Jak pisze Reuters, wiceminister przemysłu i handlu Rosji Wiktor Jewtuchow określił decyzję Leroy Merlin o przekazaniu aktywów lokalnemu zarządowi jako "cywilizowaną" i "rozsądną". Dodał, że "sieć nie tylko będzie nadal działać i utrzyma cały personel, ale także planuje otwierać nowe sklepy".
Ponieważ transakcja podlega zatwierdzeniu przez władze rosyjskie, szczegóły finansowe nie są znane i nie wiadomo, czy sklepy będą nadal działać pod marką Leroy Merlin – podał Reuters.
Nie tylko Francuzi działają w Rosji
Według Stowarzyszenia Niemieckich Izb Przemysłowo-Handlowych (DIHK) przed wybuchem wojny na Ukrainie w Rosji działało około 3650 niemieckich firm. Wiele z nich jest na tym rynku od dziesięcioleci – pisze niemiecki portal Agrarheute.com. I dodaje, że wiele z nich wyszło z rosyjskiego rynku, ale wiele zostało – mimo wojny.
Znajdują się pod ostrzałem opinii publicznej, działają po cichu. Ale przyznają, że dla nich wyjście z Rosji nie wchodzi w grę.
"Firmy, które pozostają w Rosji, znajdują się pod ogromną presją, by się usprawiedliwić" – mówi Karsten Kilian, ekspert ds. marketingu z Uniwersytetu Nauk Stosowanych w Würzburgu. Michael Harms, szef Komitetu Wschodniego Niemieckiego Biznesu, zauważa, że istnieją specjalne sektory, które nadal prowadzą interesy z Rosją.
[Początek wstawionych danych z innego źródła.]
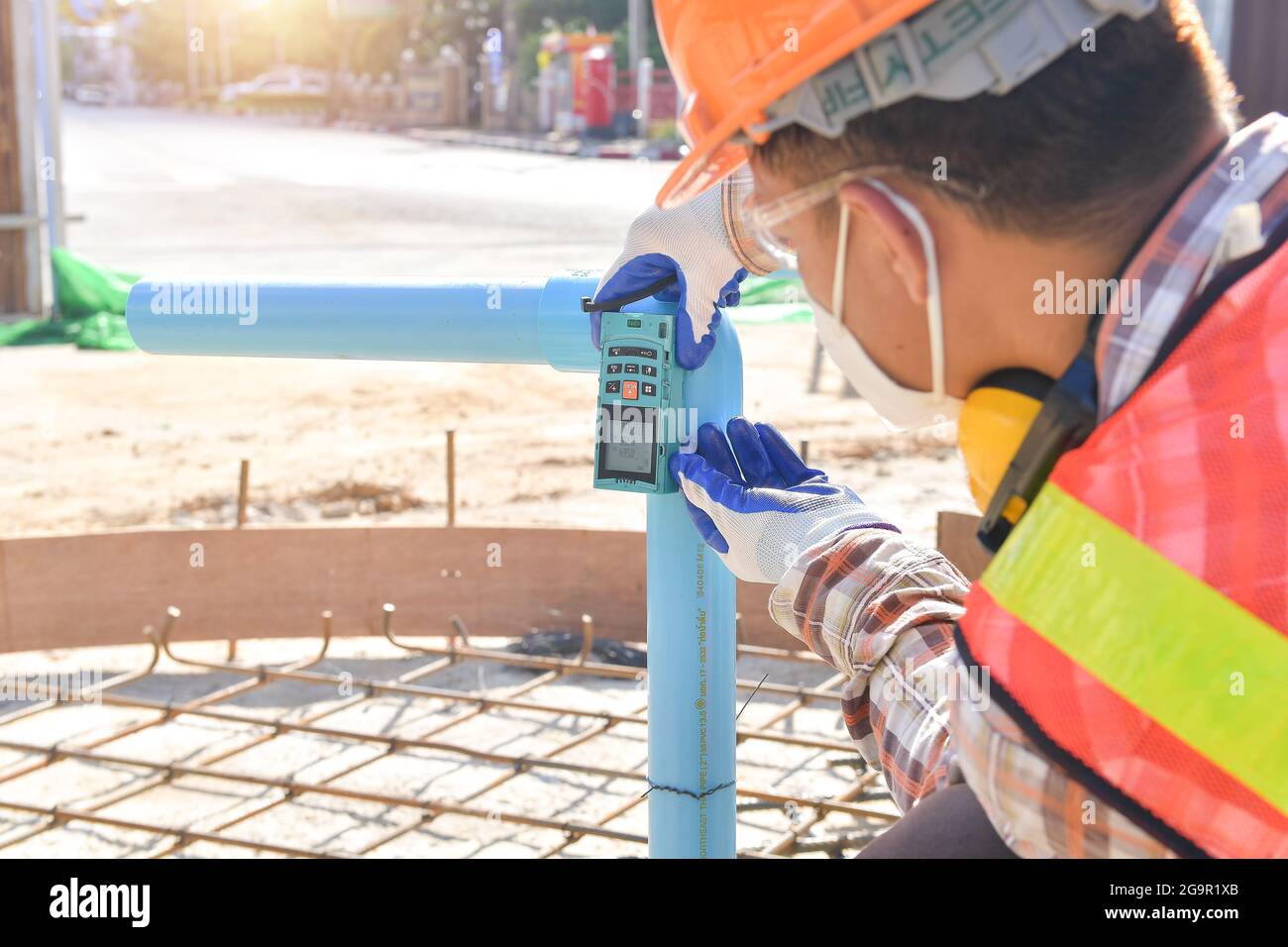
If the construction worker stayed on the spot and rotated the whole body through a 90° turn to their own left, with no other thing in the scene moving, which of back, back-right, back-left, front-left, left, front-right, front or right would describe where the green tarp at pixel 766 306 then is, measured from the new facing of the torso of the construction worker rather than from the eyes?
back-right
Przede wszystkim są to firmy z branży farmaceutycznej i agrochemicznej, ale także z handlu artykułami spożywczymi, dobrami konsumpcyjnymi i techniką rolniczą.
Do najbardziej znanych należą firma farmaceutyczna i agrochemiczna Bayer, hurtownia Metro, producent maszyn rolniczych Claas oraz sklep budowlano-spożywczy Globus. Ponadto w Rosji spokojnie działa Henkel, firmy farmaceutyczne Merck i Stada, firma zajmująca się technologią medyczną Fresenius oraz szereg banków, takich jak Deutsche Bank i Commerzbank.